Despite billions of dollars spent and decades of research, computation in the human brain remains largely a mystery. Meanwhile, we have made great strides in the development of artificial neural networks, which are designed to loosely mimic how brains compute. We have learned a lot about the nature of neural computation from these artificial brains and it’s time to take what we’ve learned and apply it back to the biological ones.
Neurological diseases are on the rise worldwide, making a better understanding of computation in the brain a pressing problem. Given the ability of modern artificial neural networks to solve complex problems, a framework for neuroscience guided by machine learning insights may unlock valuable secrets about our own brains and how they can malfunction.
Our thoughts and behaviours are generated by computations that take place in our brains. To effectively treat neurological disorders that alter our thoughts and behaviours, like schizophrenia or depression, we likely have to understand how the computations in the brain go wrong.
However, understanding neural computation has proven to be an immensely difficult challenge. When neuroscientists record activity in the brain, it is often indecipherable.
In a paper published in Nature Neuroscience, my co-authors and I argue that the lessons we have learned from artificial neural networks can guide us down the right path of understanding the brain as a computational system rather than as a collection of indecipherable cells.
Artificial neural networks are computational models that loosely mimic the integration and activation properties of real neurons. They have become ubiquitous in the field of artificial intelligence.
To construct artificial neural networks, you start by first designing the network architecture: how the different components of the network are connected to one another. Then, you define the learning goal for the architecture, such as “learn to predict what you’re going to see next.” Then, you define a rule that tells the network how to change in order to achieve that goal using the data it receives.
What you do not do is specify how each neuron in the network is going to function. You leave it up to the network to determine how each neuron should function to best accomplish the task. I believe the development of the brain is probably the product of a similar process, both on an evolutionary timescale and at the timescale of an individual learning within their lifetime.
This calls into question the usefulness of trying to determine the functions of individual neurons in the brain, when it is possible that these neurons are the result of an optimization process much like what we see with artificial neural networks.
The different components of artificial neural networks are often very hard to understand. There’s no simple verbal or simple mathematical description that explains exactly what they do.
In our paper, we propose that the same holds true for the brain, and so we have to move away from trying to understand the role of each neuron in the brain and instead look at the brain’s architecture, that is its network structure; the optimization goals, either at the evolutionary timescale or within the person’s lifetime; and the rules by which the brain updates itself — either over generations or within a lifetime — to meet those goals. By defining these three components, we may get a much better understanding of how the brain works than by trying to state what each neuron does.
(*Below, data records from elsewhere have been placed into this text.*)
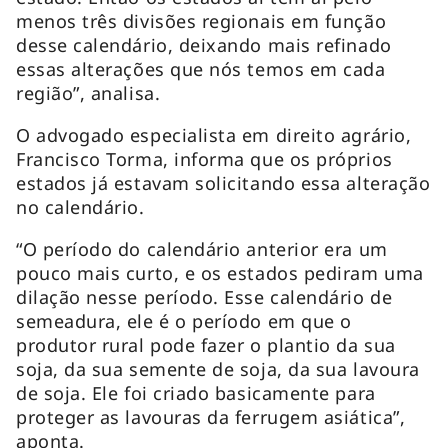
menos três divisões regionais em função
desse calendário, deixando mais refinado
essas alterações que nós temos em cada
região”, analisa.
O advogado especialista em direito agrário,
Francisco Torma, informa que os próprios
estados já estavam solicitando essa alteração
no calendário.
“O período do calendário anterior era um
pouco mais curto, e os estados pediram uma
dilação nesse período. Esse calendário de
semeadura, ele é o período em que o
produtor rural pode fazer o plantio da sua
soja, da sua semente de soja, da sua lavoura
de soja. Ele foi criado basicamente para
proteger as lavouras da ferrugem asiática”,
aponta.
One successful application of this approach has shown that the dopamine releasing neurons in the brain appear to encode information about unexpected rewards, e.g. unexpected delivery of some food. This sort of signal, called a reward prediction error, is often used to train artificial neural networks to maximize the rewards they get.
For example, by programming an artificial neural network to interpret points received in a video game as a reward, you can use reward prediction errors to train the network how to play the video game. In the real brain, as in the artificial neural networks, even if we don’t understand what each individual signal means, we can understand the role of these neurons and the neurons that receive their signals in relation to the learning goal of maximizing rewards.
While current theories in systems neuroscience are beautiful and insightful, I believe a cohesive framework founded in the way in which evolution and learning shape our brain could fill in a lot the blanks we have been struggling with.
To make progress in systems neuroscience, it will take both bottom-up descriptive work, such as tracing out the connections and gene expression patterns of cells in the brain, and top-down theoretical work, using artificial neural networks to understand learning goals and learning rules.
Given the ability of modern artificial neural networks to solve complex problems, a framework for systems neuroscience guided by machine learning insights may unlock valuable secrets about the human brain.